The United Nation Conference on Trade and Development (UNCTAD) has warned that the COVID-19’s economic fallout will long outlive the health crisis.
In its latest report titled ‘Impact of the COVID-19 Pandemic on Trade and Development: Transitioning to a New Normal, released on Thursday, the UN agency said that inequalities and vulnerabilities will worsen as the effects of the pandemic undermine progress on poverty and other important sustainable development goals.
“But while there is growing confidence that an end to the health pandemic is in sight, a viable vaccine will not halt the spread of economic damage, which will be felt long into the future, especially by the poorest and most vulnerable,” the report says.
The report provides a comprehensive assessment of the economic knock-ons, projecting that the global economy will contract by a staggering 4.3 per cent in 2020 and warning that the crisis could send an additional 130 million people into extreme poverty.
UNCTAD Secretary-General Mukhisa Kituyi said the COVID-19 pandemic has gravely wounded the world economy with serious consequences for everyone.
“Moving rapidly across borders, along the principal arteries of the global economy, the spread of the virus has benefited from the underlying interconnectedness – and frailties – of globalization, catapulting a global health crisis into a global economic shock that has hit the most vulnerable the hardest,” Dr Kituyi said.
The report notes that the United Nations’ Sustainable Development Agenda 2030 will be derailed unless immediate policy actions are taken, especially in favour of the poorest.
“A better recovery must centre on renewed trade policy that tackles the twin challenge of market concentration and environmental impact,” the report says.
It also says that there is a pressing need to reshape global production networks to be more green, inclusive, and sustainable while simultaneously resetting the multilateral system, to support the most vulnerable and deliver on climate action.
“The pandemic’s impact has been asymmetric and tilted towards the most vulnerable, both within and across countries, affecting disproportionately low-income households, migrants, informal workers and women,” the report adds.
Global poverty according to the report is also on the rise for the first time since the 1998 Asian financial crisis. In 1990, the global poverty rate was 35.9 per cent. By 2018 it had been curtailed to 8.6 per cent but has already inched up to 8.8 per cent this year and will likely rise throughout 2021.
“Additionally, COVID-19 has had disproportionate effect on two sectors – tourism and micro, small and medium-sized enterprises – which employ many vulnerable groups. For example, while older men may have suffered more from the health emergency, females and young people are most affected by the economic crisis. Across the 32 countries for which gender disaggregated data are available, the countries with higher COVID-19 incidence have seen greater increases in female unemployment than male,” the report notes.
The report estimates that about 79.4 per cent of workers in sub-Saharan Africa and 84.5 per cent of workers in LDCs do not have access to any social protection or labour programmes.
The report calls for stepped-up international assistance, which would include offering debt relief to many poorer nations so that they have the fiscal space needed to address the pandemic’s economic impacts on their populations.
In the report, the UN’s trade and development body provides a roadmap for recovery that requires an overdue and opportune shift in the structure of global trade and cooperation.
“COVID-19 has been painful and course-altering, but it is also a catalyst for needed change,” Dr. Kituyi said, adding “We need to reshape global production networks and reset multilateral cooperation for the better.”
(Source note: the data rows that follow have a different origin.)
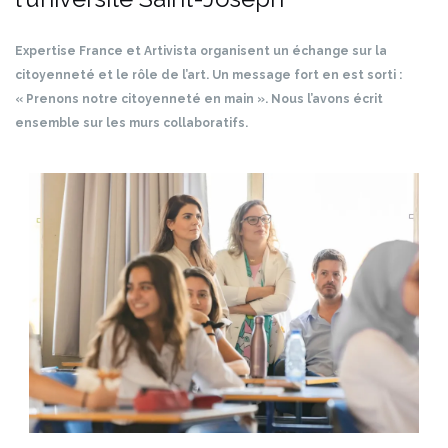
Expertise France et Artivista organisent un échange sur la
citoyenneté et le rôle de l’art. Un message fort en est sorti :
« Prenons notre citoyenneté en main ». Nous l’avons écrit
ensemble sur les murs collaboratifs.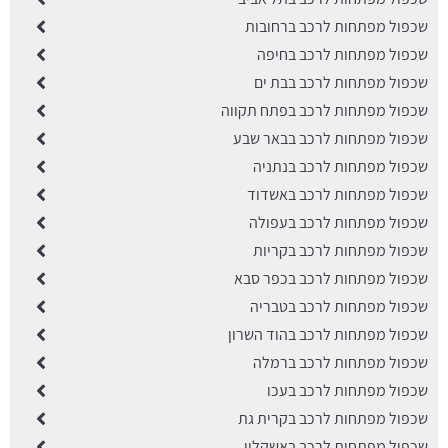
שכפול מפתחות לרכב ברחובות
שכפול מפתחות לרכב בחיפה
שכפול מפתחות לרכב בבת ים
שכפול מפתחות לרכב בפתח תקווה
שכפול מפתחות לרכב בבאר שבע
שכפול מפתחות לרכב בנתניה
שכפול מפתחות לרכב באשדוד
שכפול מפתחות לרכב בעפולה
שכפול מפתחות לרכב בקריות
שכפול מפתחות לרכב בכפר סבא
שכפול מפתחות לרכב בטבריה
שכפול מפתחות לרכב בהוד השרון
שכפול מפתחות לרכב ברמלה
שכפול מפתחות לרכב בעכו
שכפול מפתחות לרכב בקרית גת
שכפול מפתחות לרכב באשקלון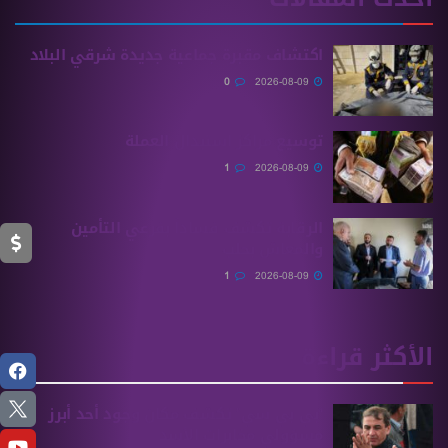
اكتشاف مقبرة جماعية جديدة شرقي البلاد
0
2026-08-09
توسيع مراكز استبدال العملة
1
2026-08-09
الرقابة تكشف فساداً بفرعي التأمين
والمعاش بحلب
1
2026-08-09
الأكثر قراءة
“بي بي سي” تكشف مكان وجود أحد أبرز
مسؤولي مخابرات الأسد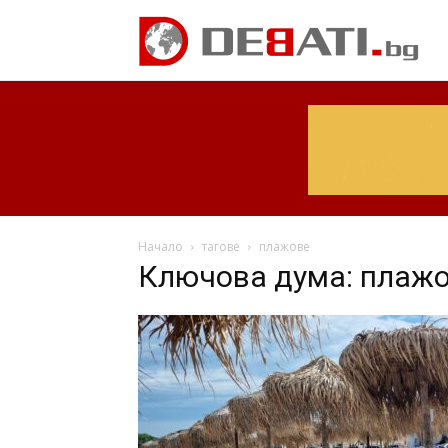
Начало
тагове
плажове
Ключова дума: плаж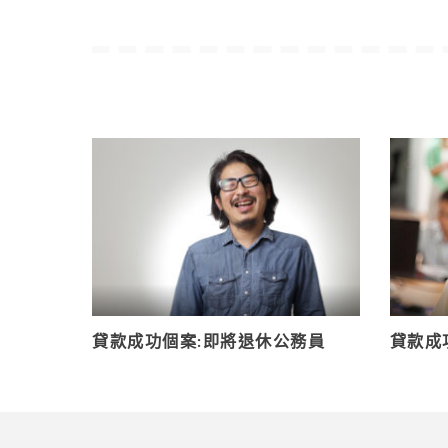
貸款成功個案:即將退休公務員
貸款成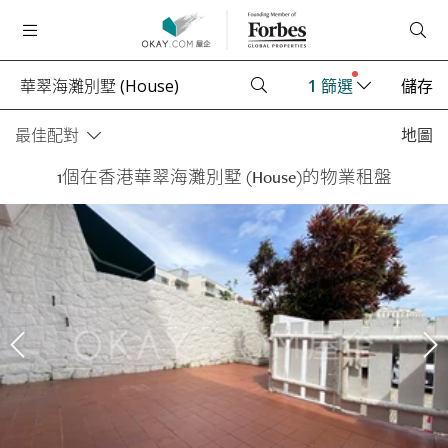
1
篩選
儲存
最佳配對
地圖
1個在香港華翠海灘別墅 (House)的物業租盤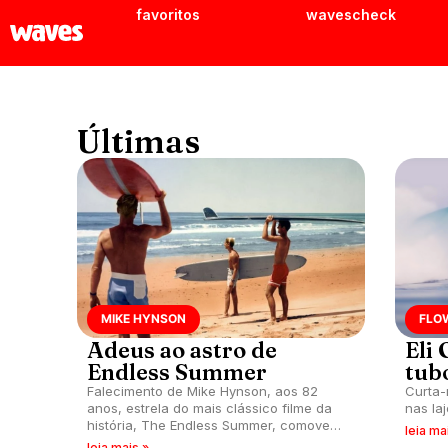
favoritos
wavescheck
Últimas
MIKE HYNSON
FLO
Adeus ao astro de
Eli 
Endless Summer
tub
Falecimento de Mike Hynson, aos 82
Curta-
anos, estrela do mais clássico filme da
nas la
história, The Endless Summer, comove
leia ma
comunidade internacional do surfe.
leia mais »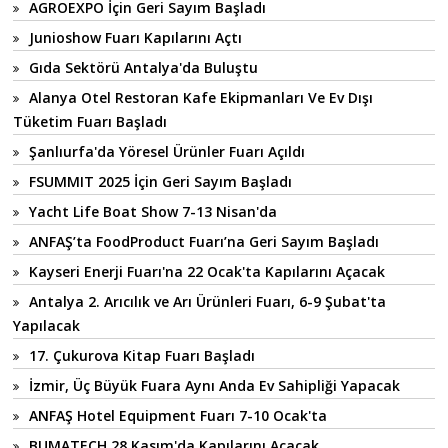
AGROEXPO İçin Geri Sayım Başladı
Junioshow Fuarı Kapılarını Açtı
Gıda Sektörü Antalya'da Buluştu
Alanya Otel Restoran Kafe Ekipmanları Ve Ev Dışı
Tüketim Fuarı Başladı
Şanlıurfa'da Yöresel Ürünler Fuarı Açıldı
FSUMMIT 2025 İçin Geri Sayım Başladı
Yacht Life Boat Show 7-13 Nisan'da
ANFAŞ’ta FoodProduct Fuarı’na Geri Sayım Başladı
Kayseri Enerji Fuarı'na 22 Ocak'ta Kapılarını Açacak
Antalya 2. Arıcılık ve Arı Ürünleri Fuarı, 6-9 Şubat'ta
Yapılacak
17. Çukurova Kitap Fuarı Başladı
İzmir, Üç Büyük Fuara Aynı Anda Ev Sahipliği Yapacak
ANFAŞ Hotel Equipment Fuarı 7-10 Ocak'ta
BUMATECH 28 Kasım'da Kapılarını Açacak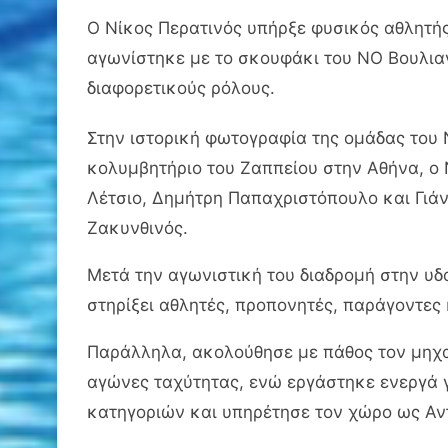
Ο Νίκος Περατινός υπήρξε φυσικός αθλητής
αγωνίστηκε με το σκουφάκι του ΝΟ Βουλια
διαφορετικούς ρόλους.
Στην ιστορική φωτογραφία της ομάδας του 
κολυμβητήριο του Ζαππείου στην Αθήνα, ο 
Λέτσιο, Δημήτρη Παπαχριστόπουλο και Γιάν
Ζακυνθινός.
Μετά την αγωνιστική του διαδρομή στην υδ
στηρίξει αθλητές, προπονητές, παράγοντες
Παράλληλα, ακολούθησε με πάθος τον μηχα
αγώνες ταχύτητας, ενώ εργάστηκε ενεργά γ
κατηγοριών και υπηρέτησε τον χώρο ως Α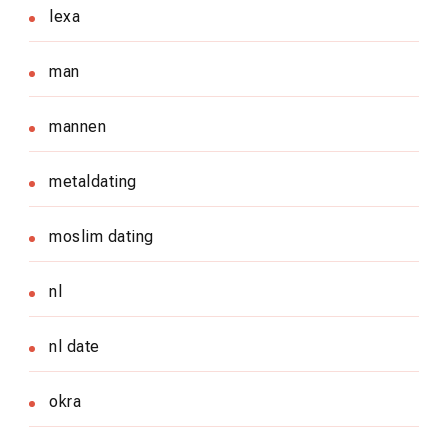
lexa
man
mannen
metaldating
moslim dating
nl
nl date
okra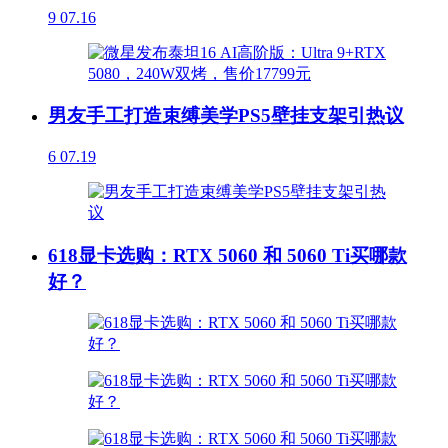
9
07.16
男友手工打造束缚美学PS5壁挂支架引热议
6
07.19
618显卡选购：RTX 5060 和 5060 Ti买哪款
好？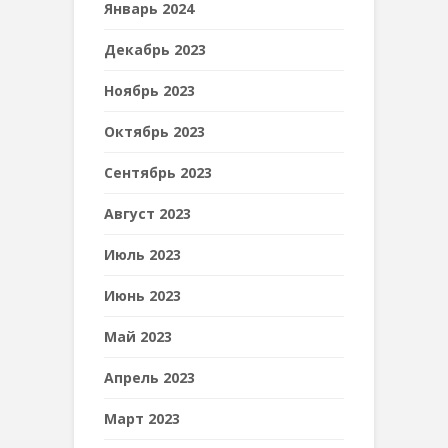
Январь 2024
Декабрь 2023
Ноябрь 2023
Октябрь 2023
Сентябрь 2023
Август 2023
Июль 2023
Июнь 2023
Май 2023
Апрель 2023
Март 2023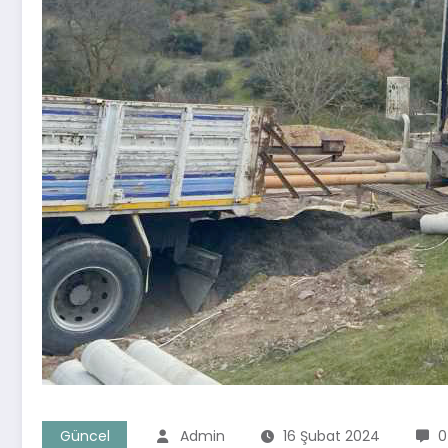
Güncel
Admin
16 Şubat 2024
0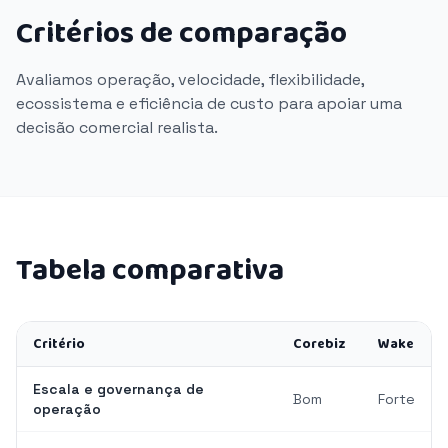
Critérios de comparação
Avaliamos operação, velocidade, flexibilidade,
ecossistema e eficiência de custo para apoiar uma
decisão comercial realista.
Tabela comparativa
Critério
Corebiz
Wake
Escala e governança de
Bom
Forte
operação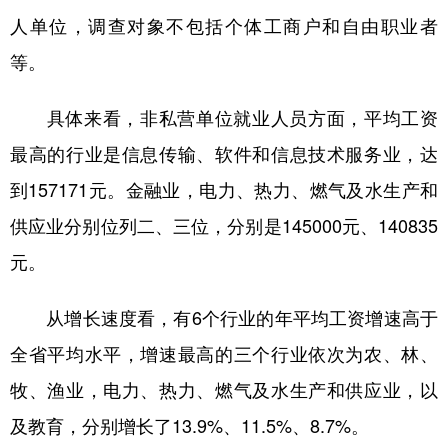
人单位，调查对象不包括个体工商户和自由职业者
学术中国
乡村振兴
银龄
溯源中国
等。
城市
旅游
能源
会展
具体来看，非私营单位就业人员方面，平均工资
彩票
娱乐
时尚
悦读
最高的行业是信息传输、软件和信息技术服务业，达
公益
一带一路
亚太网
上市公司
到157171元。金融业，电力、热力、燃气及水生产和
文化产业
供应业分别位列二、三位，分别是145000元、140835
元。
地方频道
从增长速度看，有6个行业的年平均工资增速高于
北京
天津
河北
山西
全省平均水平，增速最高的三个行业依次为农、林、
辽宁
吉林
上海
江苏
牧、渔业，电力、热力、燃气及水生产和供应业，以
浙江
安徽
福建
江西
及教育，分别增长了13.9%、11.5%、8.7%。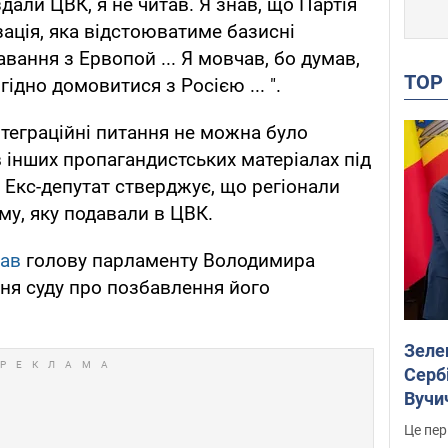
здали ЦВК, я не читав. Я знав, що Партія
ізація, яка відстоюватиме базисні
авання з Ервопой ... Я мовчав, бо думав,
TO
ідно домовитися з Росією ... ".
теграційні питання не можна було
в інших пропагандистських матеріалах під
 Екс-депутат стверджує, що регіонали
му, яку подавали в ЦВК.
кав
голову парламенту Володимира
ня суду про позбавлення його
Зеле
Сербі
Вучи
Це пер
Global production networks will play a critical role in producing and distributing the new vaccine, as they have in moving critical medical supplies during the crisis.
But vaccine deployment will likely expose long-entrenched inequalities in the global trading system that the report says must change to “recover better”.
“Now is the right time to address the weaknesses of globalization that led to the rapid spread of the virus around the world and its uneven economic impacts,” Dr. Kituyi said.
“Such efforts must go hand in hand with the arrival of potential vaccines to market, otherwise we risk reinforcing those inequalities that turned this health emergency into an economic crisis in the first place.”
The report says the crisis can be a catalyst for new, more resilient production networks based on value chains that are shorter, and more regional, sustainable and digital.